* What is required *
Revise the court case header from "BETWEEN: THE LABOUR" up to and including "for the Respondent.", replacing "Appearances" with "Counsel Present".
# Start of Page
IN THE EMPLOYMENT RELATIONS COURT

AT SUVA

APPELLATE JURISDICTION


CASE NUMBER: ERCM 1 of 2013


BETWEEN: THE LABOUR OFFICER for KAMAL KANT

APPELLANT


AND: INLAND TOURS

RESPONDENT


Appearances: Mr. S. Ali for the Appellant.

Mr. D. Naidu for the Respondent.

Date/Place of Judgment: Tuesday 22 November 2016 at Suva.

Coram: Hon. Madam Justice A. Wati.

_______________________________________________________________________________________

Catchwords:

Employment Law – Leave to Appeal out of time – Challenges made to orders for striking out charges and not deciding the case on merits – Charges are time barred under s. 262 of the ERP and therefore not sustainable for the employer to answer the same.


Legislation:

  1. The Employment Relations Promulgation 2007 (“ERP”): ss.262.

___________________________


Cause/Background

  1. The employer seeks leave to appeal out of time the decision of the Employment Relations Tribunal (“ERT”) of 1 February 2013 wherein it struck out 2 counts of charges against the employer on the basis that the same charges had been struck out by it on 21 March 2012. The ERT had further ordered on 1 February 2013 that if the matter is further brought in the ERT, it will be considered an abuse of the process of the Court.
# End of Page
# Start of Material supplied
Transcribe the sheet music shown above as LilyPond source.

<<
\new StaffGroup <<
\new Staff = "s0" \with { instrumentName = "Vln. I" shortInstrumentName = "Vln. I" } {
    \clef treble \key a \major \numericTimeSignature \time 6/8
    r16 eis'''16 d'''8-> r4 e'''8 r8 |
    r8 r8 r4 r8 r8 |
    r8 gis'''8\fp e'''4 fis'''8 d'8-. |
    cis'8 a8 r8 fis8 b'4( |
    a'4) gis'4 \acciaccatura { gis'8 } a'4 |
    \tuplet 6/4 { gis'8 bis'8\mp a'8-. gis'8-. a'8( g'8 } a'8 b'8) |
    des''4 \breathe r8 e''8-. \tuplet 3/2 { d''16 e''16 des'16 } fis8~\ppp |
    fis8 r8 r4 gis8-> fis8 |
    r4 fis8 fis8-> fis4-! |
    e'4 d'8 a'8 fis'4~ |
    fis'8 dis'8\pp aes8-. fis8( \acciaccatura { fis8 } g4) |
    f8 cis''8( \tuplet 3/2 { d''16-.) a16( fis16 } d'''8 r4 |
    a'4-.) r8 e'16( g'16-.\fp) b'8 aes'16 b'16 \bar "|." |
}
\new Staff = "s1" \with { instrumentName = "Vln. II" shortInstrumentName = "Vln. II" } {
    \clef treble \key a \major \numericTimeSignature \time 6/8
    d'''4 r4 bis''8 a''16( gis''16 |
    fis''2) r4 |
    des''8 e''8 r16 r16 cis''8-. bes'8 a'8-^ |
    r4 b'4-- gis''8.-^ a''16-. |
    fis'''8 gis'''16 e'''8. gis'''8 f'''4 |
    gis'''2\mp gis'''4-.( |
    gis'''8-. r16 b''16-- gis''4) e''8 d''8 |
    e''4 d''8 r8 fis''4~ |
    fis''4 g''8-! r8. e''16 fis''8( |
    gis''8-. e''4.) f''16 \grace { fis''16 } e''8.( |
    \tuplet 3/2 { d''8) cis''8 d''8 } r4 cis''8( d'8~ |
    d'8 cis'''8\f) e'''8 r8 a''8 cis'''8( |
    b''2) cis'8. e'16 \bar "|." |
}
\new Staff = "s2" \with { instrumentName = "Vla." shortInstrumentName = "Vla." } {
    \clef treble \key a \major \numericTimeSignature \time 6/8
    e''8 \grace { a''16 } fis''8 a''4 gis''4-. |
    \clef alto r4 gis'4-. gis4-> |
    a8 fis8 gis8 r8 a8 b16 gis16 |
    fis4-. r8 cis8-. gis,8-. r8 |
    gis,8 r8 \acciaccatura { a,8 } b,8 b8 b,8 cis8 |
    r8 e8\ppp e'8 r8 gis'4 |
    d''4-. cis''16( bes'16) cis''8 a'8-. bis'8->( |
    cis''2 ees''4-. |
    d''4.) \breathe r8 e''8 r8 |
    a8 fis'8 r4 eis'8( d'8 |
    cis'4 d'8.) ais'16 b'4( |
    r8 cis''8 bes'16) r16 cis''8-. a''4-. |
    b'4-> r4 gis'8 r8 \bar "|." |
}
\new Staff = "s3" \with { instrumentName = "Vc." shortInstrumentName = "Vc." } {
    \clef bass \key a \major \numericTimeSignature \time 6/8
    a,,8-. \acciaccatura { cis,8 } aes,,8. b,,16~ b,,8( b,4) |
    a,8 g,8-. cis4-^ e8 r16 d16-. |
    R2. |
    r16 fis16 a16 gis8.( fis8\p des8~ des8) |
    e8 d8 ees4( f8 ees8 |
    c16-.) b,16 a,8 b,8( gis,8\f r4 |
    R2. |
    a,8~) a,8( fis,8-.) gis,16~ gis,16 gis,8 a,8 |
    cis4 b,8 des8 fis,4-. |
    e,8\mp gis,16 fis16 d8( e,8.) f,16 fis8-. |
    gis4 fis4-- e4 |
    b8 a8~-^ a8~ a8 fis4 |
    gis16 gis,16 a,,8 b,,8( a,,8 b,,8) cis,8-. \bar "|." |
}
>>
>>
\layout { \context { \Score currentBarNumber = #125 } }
# End of Material supplied
* Exercise result *
BETWEEN: THE LABOUR OFFICER for KAMAL KANT

APPELLANT


AND: INLAND TOURS

RESPONDENT


Counsel Present: Mr. S. Ali for the Appellant.

Mr. D. Naidu for the Respondent.